As an aside, I'm not sure that Wade was referring to you. I've ran into a couple of "Han Foo Wa" black belts over the years at tournaments that did exactly what he was describing. None declaring quite that amount of rank as in his account but none of them knew who you were. Struck me as funny that they held rank in a system that didn't have large numbers of students(compared to different flavors of TKD or Kenpo) and didn't recognize your name or any of the Black Belts from Casper or in Washington.

Mark


----------



## ELW237 (Sep 16, 2022)

Came across this page when looking for what happened to everyone.  Mark, were you a blue belt instructor at the Spokane location?  Anyone know what happened to Jay?  I remember he opened up a new school called hanatsudo....or something like that.


----------



## Dirty Dog (Sep 16, 2022)

ELW237 said:


> Came across this page when looking for what happened to everyone.  Mark, were you a blue belt instructor at the Spokane location?  Anyone know what happened to Jay?  I remember he opened up a new school called hanatsudo....or something like that.

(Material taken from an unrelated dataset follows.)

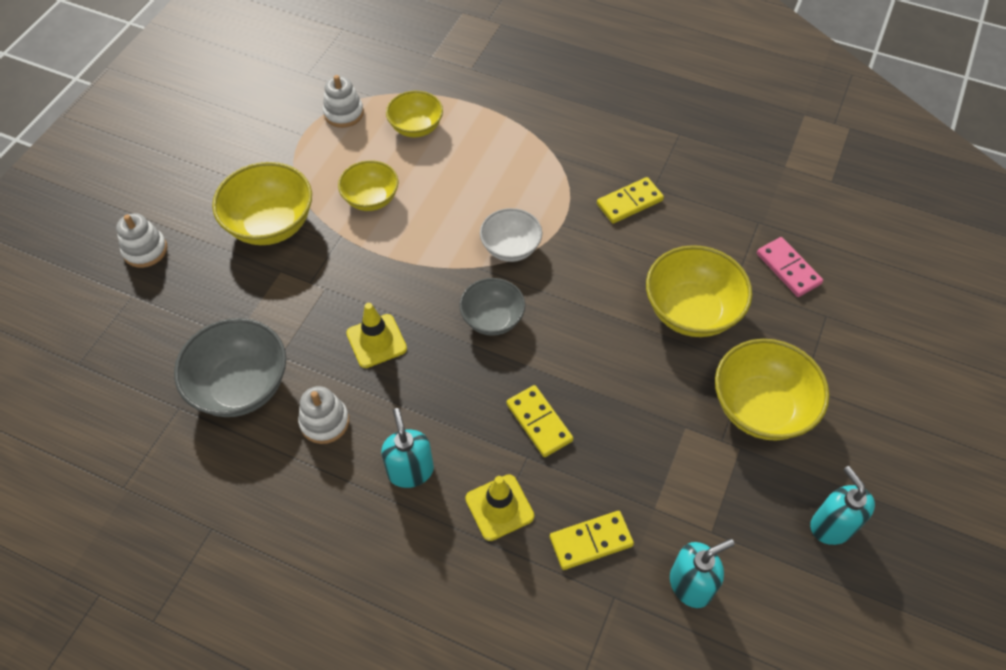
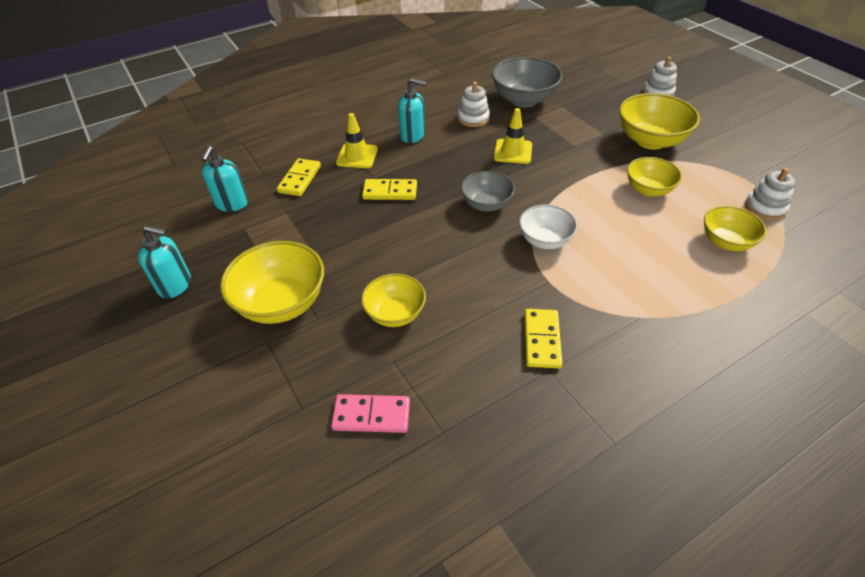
camera: 125 degrees right, 10 degrees down
yellow bowl [646,245,752,337] -> yellow bowl [361,274,426,327], size x0.63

Given that the last post in this thread was ten years ago, I wouldn't hold my breath hoping for a response...


----------



## ELW237 (Sep 16, 2022)

Dirty Dog said:


> Given that the last post in this thread was ten years ago, I wouldn't hold my breath hoping for a response...


For sure....but there was a 5 year gap earlier


----------



## geezer (Sep 16, 2022)

ELW237 said:


> For sure....but there was a 5 year gap earlier


Mark, aka "Shihansmurf" last posted on this forum just last June and may still be checking in from time to time, so why don't you send him a PM?


----------